Any comprehensive policy on the environment starts with a policy on food; because food choices determine the scale of our environmental impact more than any others.

 

Policy

 

The AJP believes humans can thrive while simultaneously reducing our adverse impacts on the natural environment, particularly wildlife.

 

The human activity which has the most adverse impacts on the most animals is food production. Changing the way we eat can dramatically reduce our impact on animals. The AJP advocacy for a plant based diet is therefore a key plank in our environment policy. No organisation or Government can have an effective environment policy without food policy being central.

 

In addition to food choices, we measure all resource choices by their impacts on animals.
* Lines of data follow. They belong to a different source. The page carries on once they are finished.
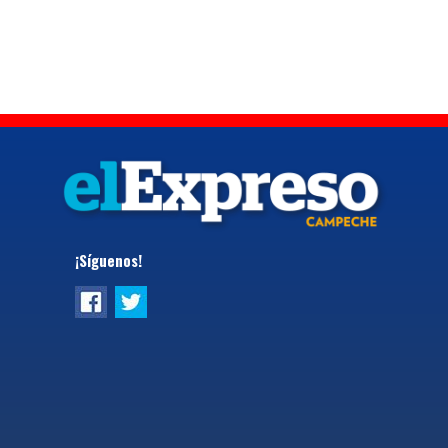
¡Síguenos!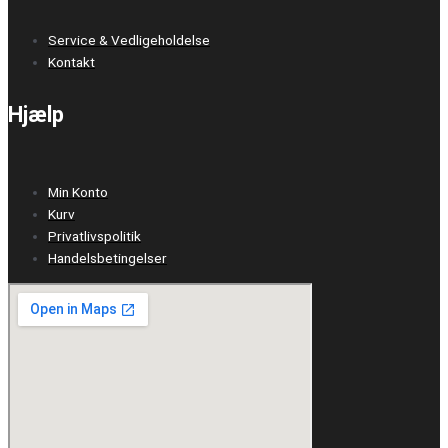
Service & Vedligeholdelse
Kontakt
Hjælp
Min Konto
Kurv
Privatlivspolitik
Handelsbetingelser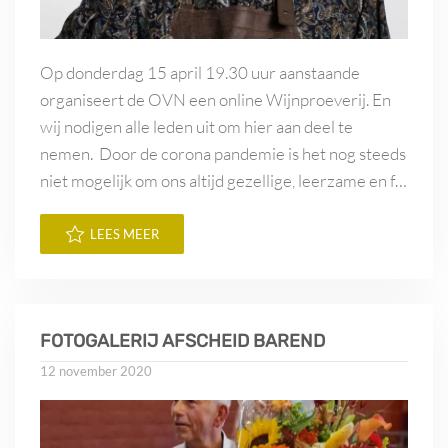
Op donderdag 15 april 19.30 uur aanstaande
organiseert de OVN een online Wijnproeverij. En
wij nodigen alle leden uit om hier aan deel te
nemen. Door de corona pandemie is het nog steeds
niet mogelijk om ons altijd gezellige, leerzame en f…
LEES MEER
FOTOGALERIJ AFSCHEID BAREND
12 november 2020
In general terms, this implies we favour recyclable and upcycled materials over those which are consumed and thrown away. If two materials are interchangable, we favour the one with the lowest land footprint, all other things being equal.

 

AJP favours sources of clean energy that minimise habitat destruction or other harmful impacts on animals and the environment.

 

These principles drive policy decisions in all of the following policies with an environmental component.

 

Human diet
Climate change
Natural gas
Marine animals

 

Key Objectives

 

  1. To implement our dietary and education policies which will pave the way to an animal production phase out, thus allowing reforestation on those lands where it’s feasible.
  2. To back comprehensive research into all forms of clean energy, both for electricity and transportation.
  3. To transform to a clean energy infrastructure.

 

Background

 

The area of Australia is about 770 million hectares and our cities, towns and suburbs occupy less than 3 million of those hectares. Our biggest impact on Australia is via our food choices with our sheep and cattle grazing over 400 million hectares of native vegetation and a further 70 million hectares of improved pasture; meaning land which has been cleared, planted and fertilised.

 

But we know that Australia is full of wide open spaces, globally the human impact of the animals we farm is even more extreme. Wildlife is in retreat everywhere. It has been estimated that the weight of all the people on the planet is now 11 times bigger than the weight of all the planet’s wild mamals; with the weight of our 1.4 billion cattle being 16 times bigger than the weight of those wild animals. The AJP understands that our environmental impact on the planet is largely a function of food choices.

 

The mainstream environment movement’s neglect of the impact of food choices on the environment renders them fundamentally, if unwittingly, anti-wildlife.